Tissue-engineered nerve graft

Surgical repair for severe peripheral nerve injury treatment represents not only a pressing medical need but also a great clinical challenge. Autologous nerve grafting remains a gold standard for bridging an extended gap in transected nerves. The formidable limitations related to this approach, however, have evoked the development of tissue-engineered nerve grafts as a promising alternative to autologous nerve grafts. A tissue-engineered nerve graft is typically constructed through a combination of a neural scaffold and a variety of cellular and molecular components. The initial and basic structure of the neural scaffold that serves to provide mechanical guidance and an optimal environment for nerve regeneration was a single hollow nerve guidance conduit. Later there have been several improvements to the basic structure, especially the introduction of physical fillers into the lumen of a hollow nerve guidance conduit. Up to now, a diverse array of biomaterials, either of natural or of synthetic origin, together with well-defined fabrication techniques, has been employed to prepare neural scaffolds with different structures and properties. Meanwhile different types of support cells and/or growth factors have been incorporated into the neural scaffold, producing unique biochemical effects on nerve regeneration and function restoration ¹⁾.

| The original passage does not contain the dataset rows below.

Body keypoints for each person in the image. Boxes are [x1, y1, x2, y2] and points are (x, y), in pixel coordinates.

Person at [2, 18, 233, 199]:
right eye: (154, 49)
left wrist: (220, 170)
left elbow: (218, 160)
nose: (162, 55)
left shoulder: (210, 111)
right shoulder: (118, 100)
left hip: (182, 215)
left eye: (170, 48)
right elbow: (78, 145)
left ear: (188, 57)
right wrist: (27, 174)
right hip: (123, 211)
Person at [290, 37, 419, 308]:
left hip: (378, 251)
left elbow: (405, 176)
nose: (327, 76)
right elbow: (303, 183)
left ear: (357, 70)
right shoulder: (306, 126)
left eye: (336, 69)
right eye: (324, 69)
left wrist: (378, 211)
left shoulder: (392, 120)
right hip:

Functional restoration following major peripheral nerve injury (PNI) is challenging, given slow axon growth rates and eventual regenerative pathway degradation in the absence of axons. Smith et al. from the Center for Brain Injury and Repair, Department of Neurosurgery, Perelman School of Medicine, University of Pennsylvania, Philadelphia Axonova Medical are developing tissue-engineered nerve grafts (TENGs) to simultaneously “bridge” missing nerve segments and “babysit” regenerative capacity by providing living axons to guide host axons and maintain the distal pathway. TENGs were biofabricated using porcine neurons and “stretch-grown” axon tracts. TENG neurons survived and elicited axon-facilitated axon regeneration to accelerate regrowth across both short (1 cm) and long (5 cm) segmental nerve defects in pigs. TENG axons also closely interacted with host Schwann cells to maintain pro-regenerative capacity. TENGs drove regeneration across 5-cm defects in both motor and mixed motor-sensory nerves, resulting in dense axon regeneration and electrophysiological recovery at levels similar to autograft repairs. This approach of accelerating axon regeneration while maintaining the pathway for long-distance regeneration may achieve recovery after currently unrepairable PNIs ²⁾.